By the critical standards of the time, it was not the unconventional approach, but the act of painting itself that made waves. To the institutional avant-garde these seemed reactionary in their expressionism, their novocento imagery, and their gaudy excess. To more classical-minded connoisseurs, their intentional badness made them seem just another assault from the iconoclast’s endless armory. The evocation of Francis Picabia’s “transparencies” was enough to suggest Dadaist provocation.
Mr. Schnabel was “maximalist” – he didn’t give painting “everything but the kitchen sink” as much as everything that was in it. Along with smashed crockery, he threw slices of animal hide, Mexican and Greek souvenir pottery, and a magisterially weathered log found on the beach into his pictures. Supports include luxurious and rubbishy materials like tarpaulin, velvet, and found doors. It was as if he were offering himself up as a one-man Baroque to complement the arte povera renaissance of the previous decade, with its emphasis on humble materials and dreary absences of color.
A secular Jew, Mr. Schnabel even threw in opulently Catholic iconography to match his forms and textures: “Resurrection: Albert Finney Meets Malcolm Lowry” is the title of a 1984 painting that uses wax, graffitti-writer’s aerosol, and molding plate on ecclesiastically purple velvet. It could be argued that Mr. Schnabel traded in a stereotype of Catholicism: all emotional physicality and pietist excess. However oafish and insolent his use of pictorial languages, the impulse seems borne of a genuine and expressively desperate nostalgia for a lost order in which images could generate veneration.
At another level, however, his imagery set out to shock. “Ethnic Types #15 and #72” throws an Indian and an African face into an exotic mix of animal-hide cutouts, with picture-book Romanesque chalices and crudely painted animal motifs to keep them company. Mr.
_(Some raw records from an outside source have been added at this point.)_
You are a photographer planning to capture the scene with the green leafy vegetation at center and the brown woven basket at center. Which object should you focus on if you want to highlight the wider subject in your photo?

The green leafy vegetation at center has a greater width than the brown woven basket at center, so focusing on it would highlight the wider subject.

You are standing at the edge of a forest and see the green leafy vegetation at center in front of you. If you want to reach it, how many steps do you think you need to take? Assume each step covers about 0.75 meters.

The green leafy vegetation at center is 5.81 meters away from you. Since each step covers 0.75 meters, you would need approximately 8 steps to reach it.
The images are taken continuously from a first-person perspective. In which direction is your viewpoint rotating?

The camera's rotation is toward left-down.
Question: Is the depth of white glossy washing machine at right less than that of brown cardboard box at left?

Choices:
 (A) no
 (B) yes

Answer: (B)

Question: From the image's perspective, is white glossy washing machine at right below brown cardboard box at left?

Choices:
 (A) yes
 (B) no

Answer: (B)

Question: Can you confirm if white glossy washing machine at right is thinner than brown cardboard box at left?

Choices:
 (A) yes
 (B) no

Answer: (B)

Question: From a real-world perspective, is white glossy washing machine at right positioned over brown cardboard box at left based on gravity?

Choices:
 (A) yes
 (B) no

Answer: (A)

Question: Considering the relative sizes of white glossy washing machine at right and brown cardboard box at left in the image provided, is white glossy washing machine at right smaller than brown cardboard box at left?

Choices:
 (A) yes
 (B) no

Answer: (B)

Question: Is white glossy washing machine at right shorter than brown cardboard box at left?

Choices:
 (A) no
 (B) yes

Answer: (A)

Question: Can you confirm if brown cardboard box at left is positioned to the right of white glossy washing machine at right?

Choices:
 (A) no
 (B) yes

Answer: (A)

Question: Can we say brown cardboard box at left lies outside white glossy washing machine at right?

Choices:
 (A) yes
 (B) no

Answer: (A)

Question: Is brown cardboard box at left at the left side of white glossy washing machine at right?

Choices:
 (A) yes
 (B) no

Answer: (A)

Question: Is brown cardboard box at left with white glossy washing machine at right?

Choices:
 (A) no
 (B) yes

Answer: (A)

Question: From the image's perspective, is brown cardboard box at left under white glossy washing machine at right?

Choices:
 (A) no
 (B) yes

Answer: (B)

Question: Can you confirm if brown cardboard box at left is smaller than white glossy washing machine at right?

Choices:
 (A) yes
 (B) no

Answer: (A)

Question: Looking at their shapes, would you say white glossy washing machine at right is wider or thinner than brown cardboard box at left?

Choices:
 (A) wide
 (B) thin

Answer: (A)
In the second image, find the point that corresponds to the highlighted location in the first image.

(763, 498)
Schnabel’s racial imagery, like that of his contemporaries Eric Fischl and David Salle, seemed to swing with the pendulum against the political correctness of the 1970s art world.
“Ritu Quadrupedis” (1987) can literally be read as a manifesto painting: Made up of the words of its title drawn in big white block letters, except for the first two “Us,” which are brown, with an appropriated religious banner covering the “U” of “Ritu,” the letters fill a cruciform (Greek cross) tarpaulin support, over which yellow paint is then splattered and besmirched, at times suggestive of footprints.
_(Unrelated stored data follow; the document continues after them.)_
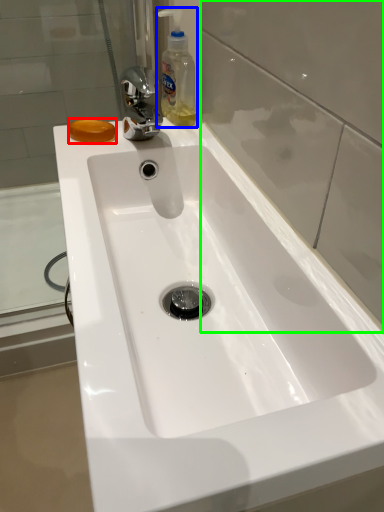
Question: Which is farther away from soap (highlighted by a red box)? cleaning product (highlighted by a blue box) or glass door (highlighted by a green box)?

Choices:
 (A) cleaning product
 (B) glass door

Answer: (B)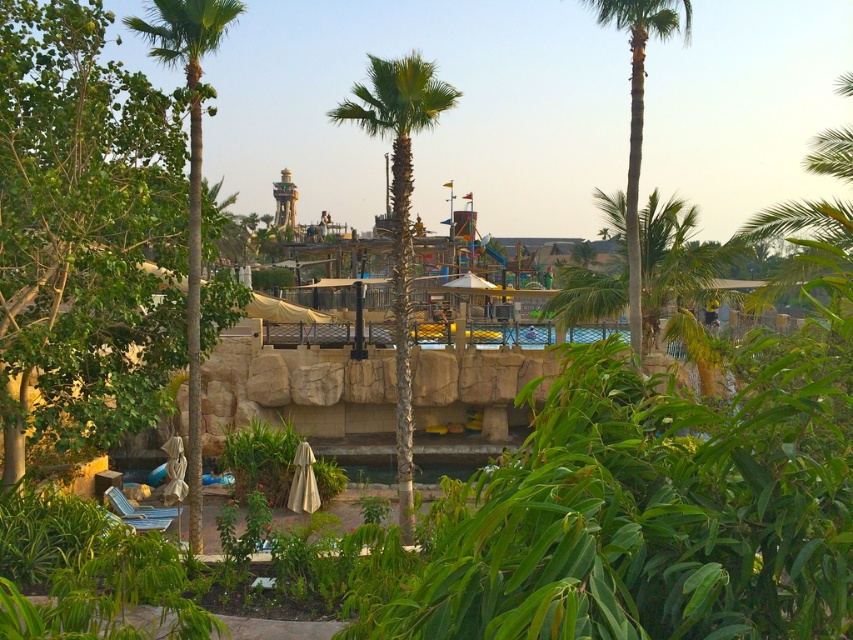
You are standing in the recreational area and want to take a photo of both the green textured palm tree at center and the green leafy palm tree at left. Which palm tree should you position yourself to the right of to capture both in the frame?

You should position yourself to the right of the green leafy palm tree at left. Since the green textured palm tree at center is positioned on the right side of the green leafy palm tree at left, standing to the right of the latter will allow you to include both trees in your photo.

You are standing in the recreational area and want to take a photo of both the green leafy palm tree at left and the green leafy palm tree at right. Which palm tree should you position yourself closer to in order to capture both in the frame without cropping?

You should position yourself closer to the green leafy palm tree at right because it is shorter than the green leafy palm tree at left, allowing both to fit within the frame when you are nearer to the smaller one.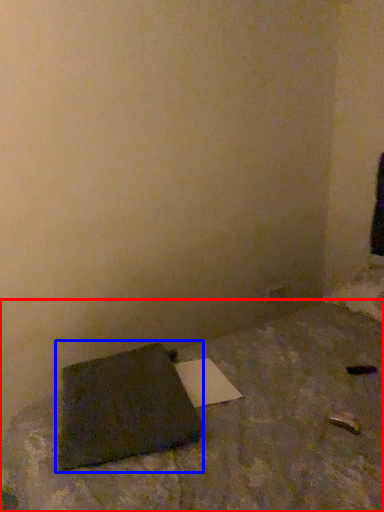
Question: Among these objects, which one is nearest to the camera, furniture (highlighted by a red box) or notebook (highlighted by a blue box)?

Choices:
 (A) furniture
 (B) notebook

Answer: (A)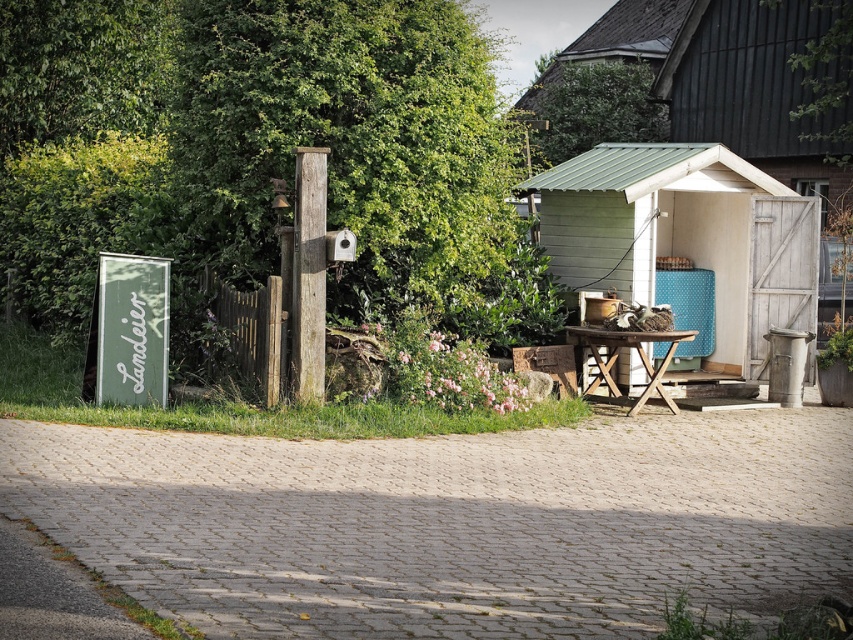
You are standing in the rural area looking at the scene. There is a green leafy tree at upper center and a weathered wood post at center. Which object is higher in the image?

The green leafy tree at upper center is higher because it is positioned above the weathered wood post at center.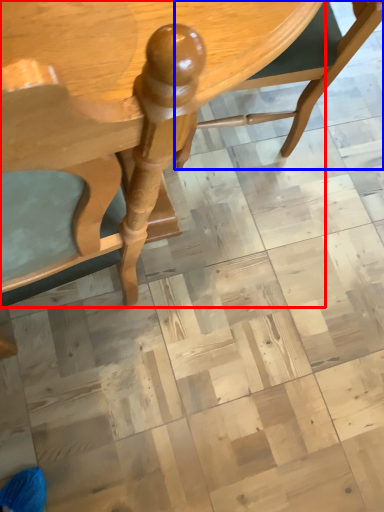
Question: Which of the following is the farthest to the observer, table (highlighted by a red box) or chair (highlighted by a blue box)?

Choices:
 (A) table
 (B) chair

Answer: (B)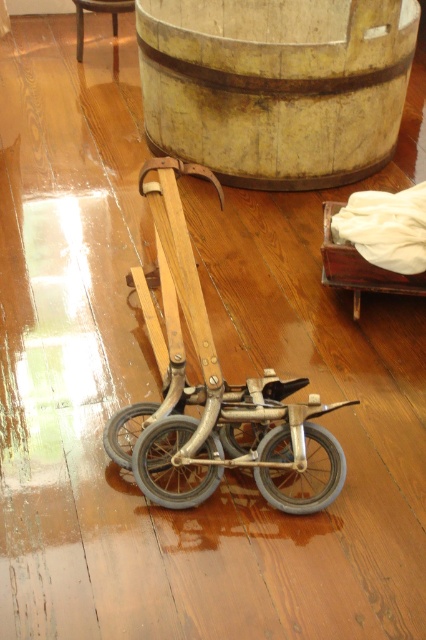
Based on the photo, you are a parent trying to move the metallic silver tricycle at center and the metallic silver wheel at lower center to a different room. If you want to carry the tricycle first, which object should you pick up first to ensure you don

The metallic silver tricycle at center is positioned on the right side of metallic silver wheel at lower center. Since you want to carry the tricycle first, you should pick up the metallic silver wheel at lower center first to avoid obstruction.

You are a child trying to reach the gray rubber wheel at center from the wooden barrel at upper center. Which object is closer to you?

The wooden barrel at upper center is closer to you because it is positioned further to the viewer than the gray rubber wheel at center, meaning you can reach it first.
In its hubristic ambiguity, the image is typical Schnabel. The phrase comes from religious literature. St. Teresa, for instance, was said to have walked around her convent ritu quadrupedis, on four legs, as a sign of humility. But that is not a virtue that springs to mind with Mr. Schnabel, who instead stresses animal passion and brute indifference to received conventions.
This certainly tallies with the mystique of the artist in this exhibition’s catalog. Photographs show the bear like Mr. Schnabel standing outside his Hamptons house in pajamas, wearing sunglasses like a Blues Brother, or seated in a cavernous studio, again in pajamas. Like his painting style and iconography, this studiously nonchalant sartorial choice seems publicly private.
A note in the catalogue by C&M chairman, Robert Mnuchin, recounts his own experience of viewing works hanging on the fence of the artist’s tennis court. This might seem a trifling anecdote, but at a certain level it suggests itself as a mixed metaphor (brash and courtly, sporting and aspiring, alienated and at home) of this at once complex and endearingly simple modern painter.
Until June 4 (45 E. 78th Street, between Park and Madison Avenues, 212-861-0020). Prices: $575,000.